Minutes later the doctor came to me, asked a few questions, and quickly assigned me a bed in the emergency ward where a nurse administered a shot of pain killer. If the pain did not subside in 15 minutes, the doctor said, they would give me another shot.

The pain did not subside so after 15 minutes I was given another shot.

Our nephew Sherwin had arrived in the emergency room to check on me and minutes later my asawa came in. I pleaded with her to have the doctor give me another shot as the pain, while it had subsided some, was still hurting me a lot,

My spouse immediately went over to the doctor and I was given another dose of pain killer.

I was still in pain and the doctor asked my wife if I wanted to be admitted in a private room with no air con and no fan (you had to provide your own.) At a cost of 1,000 pesos a day, 22.50 US Dollars, the cost of the room was ridiculously cheap compared to hospital room costs in the States, but I opted to tough it out, get a prescription for new pain killers, and deal with the pain at home.

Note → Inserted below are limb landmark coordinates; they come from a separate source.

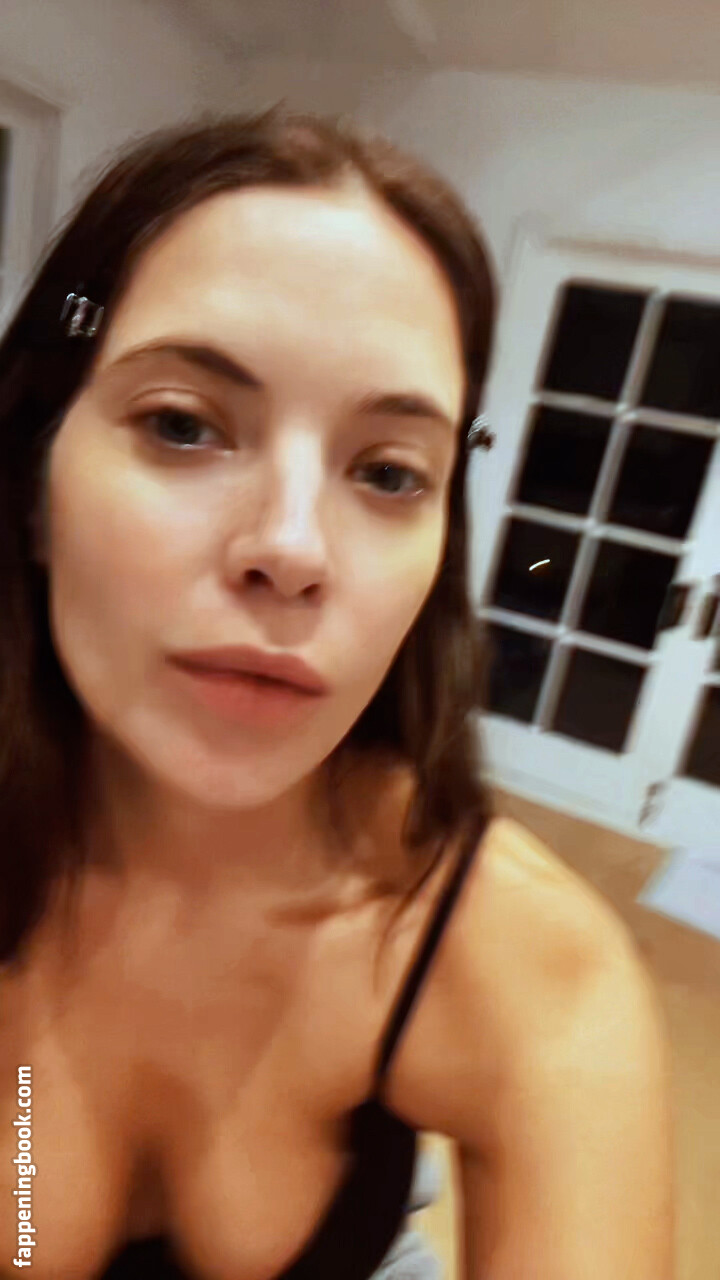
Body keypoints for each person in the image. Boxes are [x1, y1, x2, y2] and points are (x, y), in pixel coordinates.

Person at [0, 105, 674, 1280]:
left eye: (388, 471)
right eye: (183, 423)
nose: (294, 547)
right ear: (34, 486)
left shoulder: (520, 955)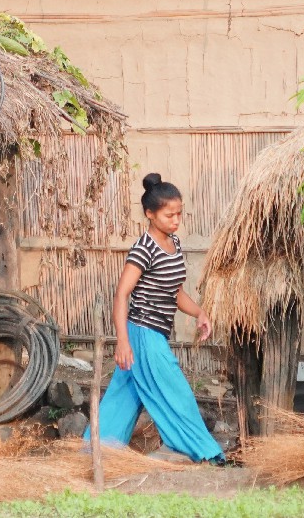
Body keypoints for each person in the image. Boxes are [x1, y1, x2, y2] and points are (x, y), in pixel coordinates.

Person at [87, 172, 226, 462]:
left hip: (153, 333)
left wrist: (199, 312)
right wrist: (123, 342)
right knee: (177, 392)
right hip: (142, 332)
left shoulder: (174, 243)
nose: (175, 221)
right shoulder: (143, 249)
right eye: (168, 215)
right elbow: (121, 294)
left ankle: (94, 453)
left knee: (123, 397)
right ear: (150, 214)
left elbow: (175, 293)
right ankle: (205, 453)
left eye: (179, 214)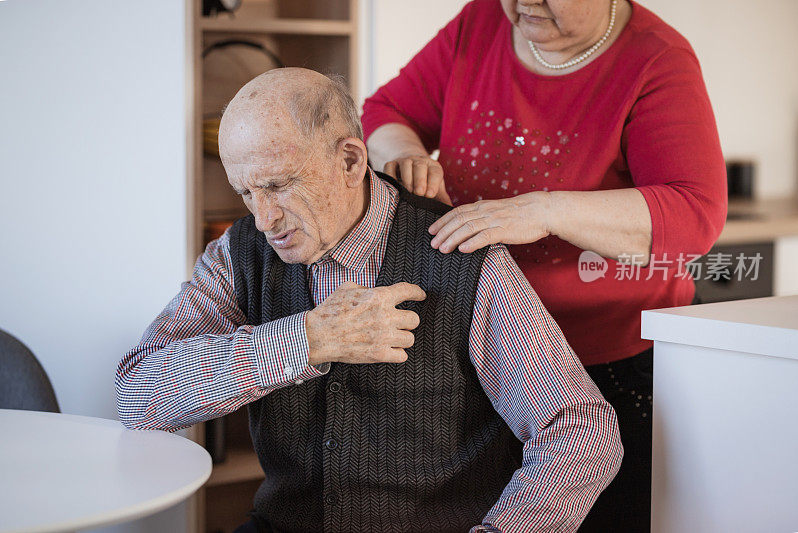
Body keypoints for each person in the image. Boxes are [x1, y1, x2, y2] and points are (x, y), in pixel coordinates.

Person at [116, 68, 622, 532]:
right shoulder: (238, 252)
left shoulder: (460, 253)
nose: (264, 218)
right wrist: (307, 342)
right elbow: (138, 397)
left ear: (351, 160)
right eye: (246, 193)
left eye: (278, 185)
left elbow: (581, 434)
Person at [361, 0, 727, 531]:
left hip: (613, 364)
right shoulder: (481, 21)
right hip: (491, 353)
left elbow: (695, 214)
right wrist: (405, 153)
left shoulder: (656, 60)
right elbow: (387, 108)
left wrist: (546, 209)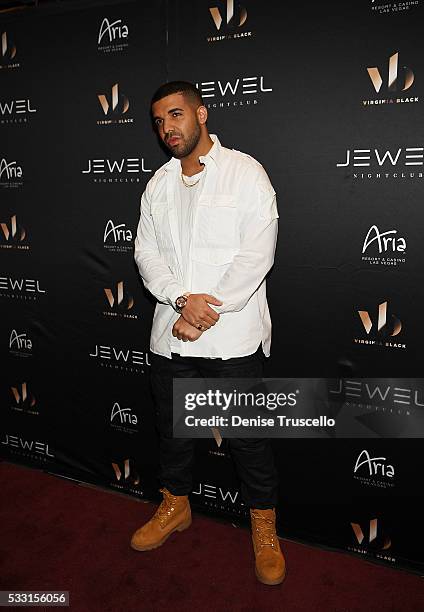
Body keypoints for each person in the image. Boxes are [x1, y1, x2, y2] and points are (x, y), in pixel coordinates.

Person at [132, 81, 284, 585]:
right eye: (159, 121)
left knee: (248, 440)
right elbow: (146, 255)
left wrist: (202, 314)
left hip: (233, 338)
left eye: (175, 115)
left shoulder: (245, 173)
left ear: (201, 112)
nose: (167, 128)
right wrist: (180, 301)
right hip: (169, 333)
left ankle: (264, 527)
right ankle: (175, 507)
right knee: (172, 433)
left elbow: (255, 256)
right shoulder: (157, 184)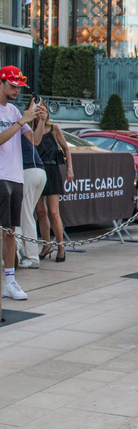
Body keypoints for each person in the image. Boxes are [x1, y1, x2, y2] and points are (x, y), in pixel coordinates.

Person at [0, 65, 45, 300]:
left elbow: (35, 141)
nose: (17, 90)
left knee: (10, 231)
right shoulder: (14, 115)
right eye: (12, 85)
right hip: (1, 177)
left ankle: (10, 281)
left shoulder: (16, 112)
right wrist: (21, 121)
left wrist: (40, 121)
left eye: (19, 86)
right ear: (1, 83)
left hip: (15, 177)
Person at [34, 102, 73, 263]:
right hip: (37, 169)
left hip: (52, 169)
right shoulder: (30, 129)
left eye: (43, 110)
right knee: (40, 211)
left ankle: (61, 246)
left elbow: (66, 148)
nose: (40, 113)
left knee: (54, 211)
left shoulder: (53, 128)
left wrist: (70, 168)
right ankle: (46, 244)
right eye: (38, 110)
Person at [17, 134, 46, 269]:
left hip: (28, 171)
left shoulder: (12, 131)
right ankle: (21, 253)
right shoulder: (20, 130)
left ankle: (31, 257)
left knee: (24, 215)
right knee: (24, 214)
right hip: (38, 171)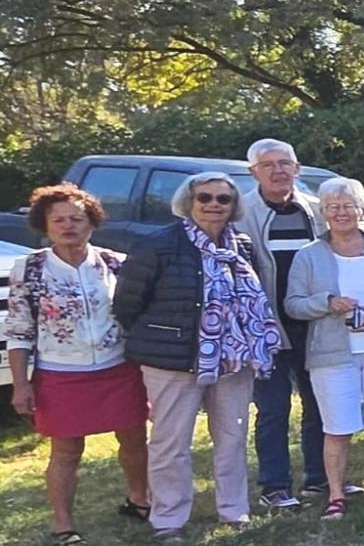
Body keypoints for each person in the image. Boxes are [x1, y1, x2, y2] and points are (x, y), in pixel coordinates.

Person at [115, 172, 283, 540]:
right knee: (170, 442)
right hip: (172, 359)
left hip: (234, 359)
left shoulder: (241, 245)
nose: (213, 205)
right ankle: (169, 519)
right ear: (188, 203)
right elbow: (128, 304)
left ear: (233, 205)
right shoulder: (158, 245)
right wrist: (166, 338)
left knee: (232, 437)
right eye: (204, 197)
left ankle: (234, 510)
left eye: (223, 199)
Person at [6, 184, 149, 545]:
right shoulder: (31, 269)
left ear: (92, 222)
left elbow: (138, 314)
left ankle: (140, 500)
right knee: (67, 450)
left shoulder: (116, 262)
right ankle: (63, 524)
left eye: (76, 218)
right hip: (61, 373)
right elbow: (20, 330)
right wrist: (21, 385)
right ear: (45, 224)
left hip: (119, 367)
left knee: (134, 440)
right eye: (59, 220)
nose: (68, 226)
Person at [284, 177, 364, 519]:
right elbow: (293, 305)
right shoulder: (309, 256)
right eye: (333, 207)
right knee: (338, 428)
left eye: (349, 206)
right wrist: (327, 302)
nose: (341, 213)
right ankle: (336, 495)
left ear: (362, 209)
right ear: (322, 212)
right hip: (332, 354)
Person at [233, 138, 327, 511]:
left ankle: (319, 478)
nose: (278, 170)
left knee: (319, 404)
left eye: (285, 163)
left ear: (297, 169)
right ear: (253, 172)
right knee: (273, 410)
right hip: (266, 328)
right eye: (268, 164)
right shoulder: (240, 213)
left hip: (314, 324)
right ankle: (274, 485)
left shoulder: (316, 210)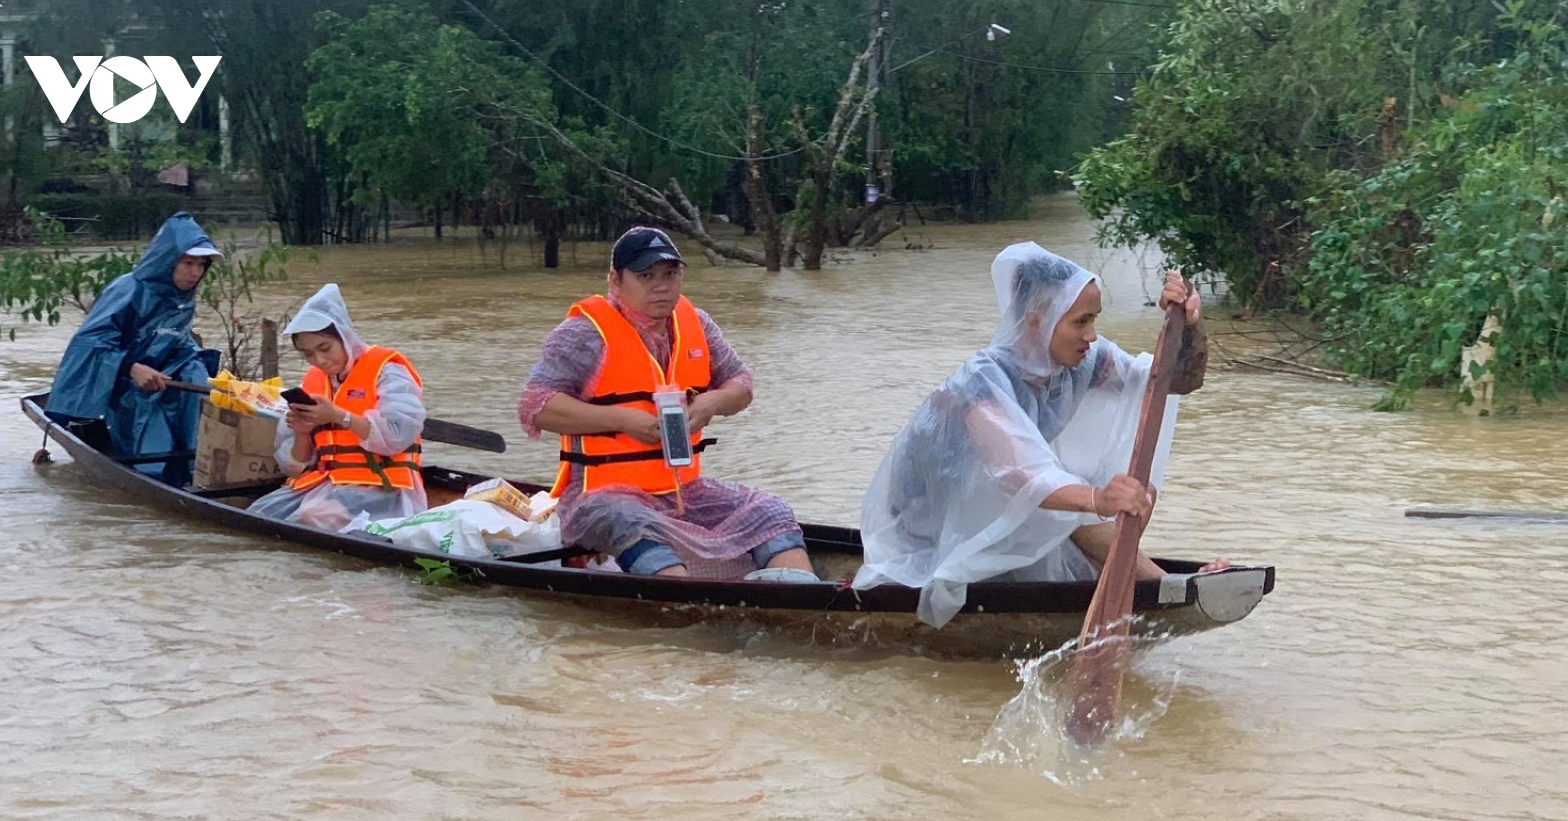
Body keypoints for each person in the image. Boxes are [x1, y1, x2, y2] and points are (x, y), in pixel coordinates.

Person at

My wife and I were extremely impressed by the young female doctor at the Guimaras Provincial Hospital (now officially named the Dr. Catalino Gallego Nava Provincial Hospital) and you can’t beat the emergency room cost. Only two U.S. Dollars, and that was for the three shots of pain killer I was administered. I asked the physician if I could drink any alcohol because of my mild fatty liver and though a beer a day can help reduce the chances of getting more kidney stones, the doctor said with my fatty liver, she would only advise one or two beers a week.

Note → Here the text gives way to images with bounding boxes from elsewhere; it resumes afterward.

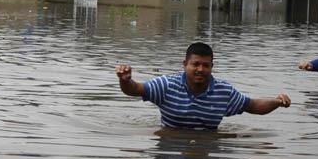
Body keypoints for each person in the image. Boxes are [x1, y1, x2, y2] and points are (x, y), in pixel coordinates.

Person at [116, 42, 291, 130]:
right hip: (170, 145)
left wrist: (276, 102)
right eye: (195, 64)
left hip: (207, 149)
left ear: (212, 67)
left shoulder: (224, 92)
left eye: (206, 65)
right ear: (185, 64)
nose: (200, 69)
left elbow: (253, 106)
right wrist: (125, 80)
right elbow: (134, 90)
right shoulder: (167, 85)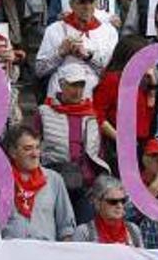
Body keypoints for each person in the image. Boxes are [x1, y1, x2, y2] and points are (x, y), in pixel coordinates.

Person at [36, 62, 108, 222]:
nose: (78, 91)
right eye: (73, 85)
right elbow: (36, 145)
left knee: (85, 231)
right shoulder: (44, 112)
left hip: (86, 184)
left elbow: (99, 151)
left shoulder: (91, 114)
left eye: (81, 85)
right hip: (55, 181)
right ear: (61, 85)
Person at [35, 0, 119, 96]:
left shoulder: (109, 31)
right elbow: (40, 70)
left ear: (96, 3)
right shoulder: (55, 29)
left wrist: (89, 56)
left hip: (94, 96)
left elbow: (112, 73)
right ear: (71, 4)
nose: (87, 6)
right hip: (61, 96)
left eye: (91, 1)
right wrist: (60, 53)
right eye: (82, 2)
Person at [2, 125, 76, 241]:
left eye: (37, 148)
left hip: (46, 254)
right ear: (13, 152)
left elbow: (66, 228)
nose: (35, 154)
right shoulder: (0, 180)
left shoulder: (54, 180)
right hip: (10, 254)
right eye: (28, 148)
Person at [71, 176, 143, 245]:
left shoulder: (133, 231)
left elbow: (140, 257)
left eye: (123, 201)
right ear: (98, 202)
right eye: (113, 201)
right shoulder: (84, 233)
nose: (120, 206)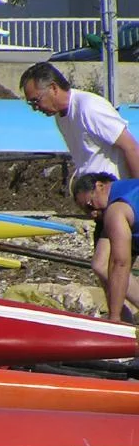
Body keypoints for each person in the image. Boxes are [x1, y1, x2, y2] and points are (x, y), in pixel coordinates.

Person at [20, 61, 139, 321]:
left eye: (36, 100)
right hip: (101, 204)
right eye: (31, 103)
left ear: (53, 88)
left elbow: (130, 146)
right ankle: (122, 322)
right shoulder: (63, 117)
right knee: (104, 267)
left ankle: (119, 323)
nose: (36, 107)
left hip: (119, 200)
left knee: (110, 265)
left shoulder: (89, 108)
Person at [72, 173, 139, 323]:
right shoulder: (119, 193)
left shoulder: (116, 210)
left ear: (99, 186)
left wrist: (113, 320)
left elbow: (120, 263)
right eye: (86, 212)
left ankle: (118, 317)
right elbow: (103, 265)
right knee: (101, 264)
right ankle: (123, 315)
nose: (93, 213)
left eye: (90, 205)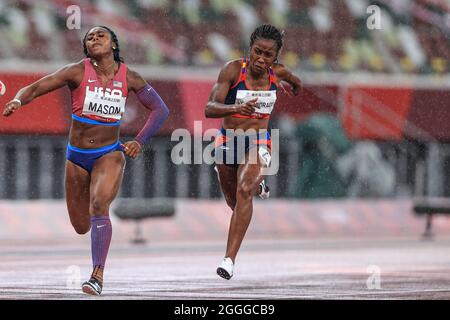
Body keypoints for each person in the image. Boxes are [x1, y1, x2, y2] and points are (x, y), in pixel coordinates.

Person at [2, 26, 169, 295]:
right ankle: (95, 254)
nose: (94, 39)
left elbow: (161, 109)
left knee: (99, 204)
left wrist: (139, 140)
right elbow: (36, 87)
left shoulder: (131, 78)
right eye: (89, 37)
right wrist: (18, 101)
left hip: (109, 153)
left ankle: (97, 275)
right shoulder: (77, 71)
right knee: (81, 226)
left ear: (114, 44)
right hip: (77, 157)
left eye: (100, 35)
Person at [205, 24, 302, 280]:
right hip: (228, 140)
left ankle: (229, 260)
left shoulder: (277, 72)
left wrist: (291, 86)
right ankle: (259, 187)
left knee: (244, 188)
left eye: (267, 55)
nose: (261, 58)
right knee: (233, 201)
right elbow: (210, 108)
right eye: (257, 51)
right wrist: (235, 108)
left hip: (259, 141)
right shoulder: (233, 70)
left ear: (275, 58)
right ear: (249, 49)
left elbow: (296, 82)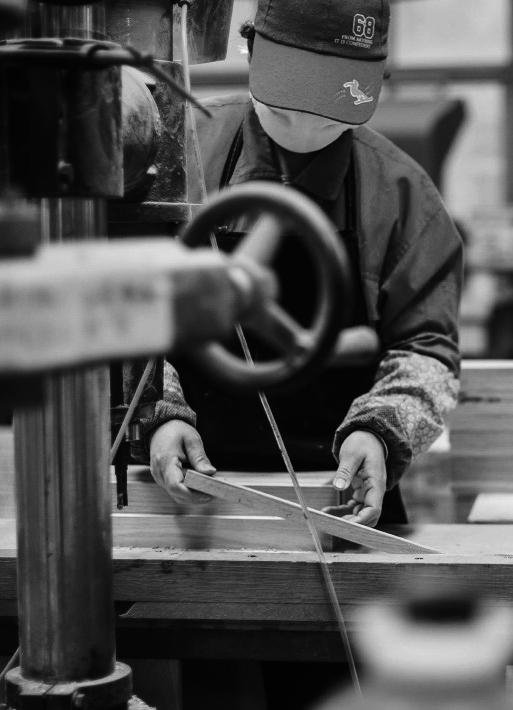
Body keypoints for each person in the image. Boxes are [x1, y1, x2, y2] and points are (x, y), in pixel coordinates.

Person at [142, 0, 463, 528]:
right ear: (250, 50)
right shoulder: (178, 153)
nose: (307, 128)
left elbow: (426, 352)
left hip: (344, 502)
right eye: (286, 108)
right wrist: (157, 413)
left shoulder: (403, 195)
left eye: (331, 113)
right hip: (181, 497)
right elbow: (126, 316)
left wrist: (380, 430)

Guimaras provincial hospital

 

The doctor also told my wife about the new pharmacy in Guimaras, the Philippines,  near the hospital, which was even cheaper than the Generics Pharmacy we usually visited.

I sat down on the sidewalk outside the pharmacy as my asawa picked up my pain medications and a new three month supply of meds that would hopefully shrink the rest of my kidney stones. A trike driver took us home, where the medication for my nausea, caused by my severe pain, put me to sleep. I got a few hours of sleep before my pain kicked in. It was severe. I took my pain medication and was able to drift off to sleep again.

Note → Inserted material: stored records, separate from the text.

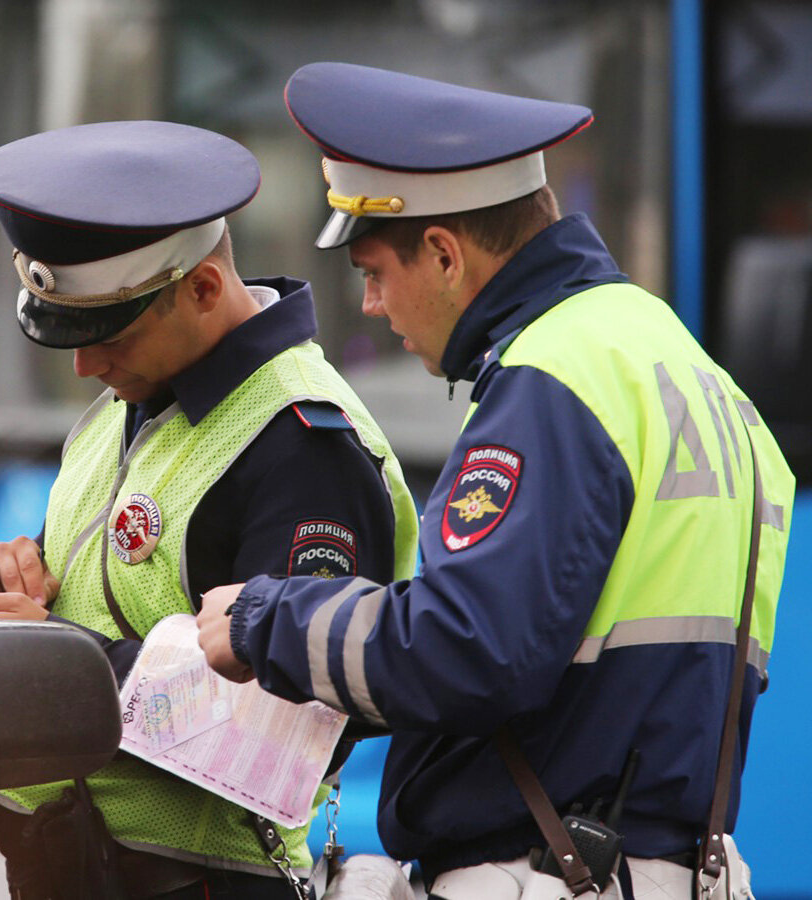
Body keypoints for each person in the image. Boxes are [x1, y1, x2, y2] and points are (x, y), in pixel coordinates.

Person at [196, 62, 796, 900]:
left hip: (550, 871)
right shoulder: (684, 365)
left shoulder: (556, 372)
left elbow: (466, 650)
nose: (371, 306)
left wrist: (264, 619)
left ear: (443, 254)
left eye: (373, 274)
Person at [0, 119, 418, 899]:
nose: (84, 364)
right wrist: (19, 579)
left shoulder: (304, 445)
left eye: (108, 332)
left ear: (204, 290)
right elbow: (114, 592)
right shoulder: (137, 396)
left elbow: (292, 718)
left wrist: (50, 660)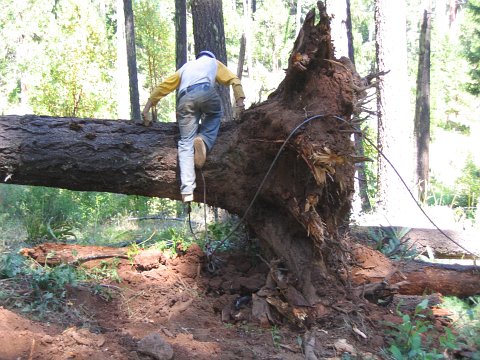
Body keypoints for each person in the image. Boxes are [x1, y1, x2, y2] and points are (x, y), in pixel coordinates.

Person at [141, 50, 245, 203]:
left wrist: (146, 109)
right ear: (211, 56)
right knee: (214, 115)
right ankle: (203, 140)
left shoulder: (186, 67)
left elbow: (164, 87)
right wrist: (240, 102)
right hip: (206, 92)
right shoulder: (213, 62)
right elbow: (234, 80)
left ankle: (187, 191)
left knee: (185, 142)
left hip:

I woke up at three am the next morning and had some mild discomfort and took my pain killers again. I had another major attack at 3 pm Sunday afternoon which lasted 90 minutes but I did not have to go back to the emergency room. Hopefully, I won’t have any more episodes as I don’t want to be on an international flight for over 16 hours and experience another attack. Only time will tell.

NOTE TO ALL MY FAITHFUL READERS:

I HAVE NEW POSTS SCHEDULED TO BE PUBLISHED EVERY THREE DAYS WHILE I AM IN THE STATES. I WILL HAVE TO CLOSE COMMENTS UNTIL I RETURN AROUND MID-OCTOBER. THANK YOU FOR YOUR PATIENCE.

 

About The Kano 1427 Articles
POST AUTHOR: "THE KANO" OVER 1400 POSTS PUBLISHED SINCE 2009. Dave DeWall, "The Kano", is the Publisher & Editor-in-Chief of "Philippines Plus". He is also the CEO of Lizard Poop Productions. Dave moved to the Philippines in July 2009 from Central Illinois with his lovely wife of over 17 years, "The Sainted Patient Wife"'. The couple is based in Guimaras. They have no children but are the proud owners of eight puppies, including a Belgian Shepherd called "Killer".

2 Comments

  1. Sorry to hear of the recurrence. You need to have a plan for if it happens enroute Vegas. That would be bad. Maybe keep the relevant pills in your pockets rather than overhead luggage, and a bottle of water in the front seat pocket so you can dose if you need it.

    And for God’s sake have a copy of the prescription with you in case Customs declares you a smuggler.

    • Thanks, Owen. Yep, I’m keeping the meds handy and will have all my prescriptions with me. I’ve heard too many stories about Immigration officials at the airport trying to shake people down. So far I’ve been pain free since Sunday afternoon.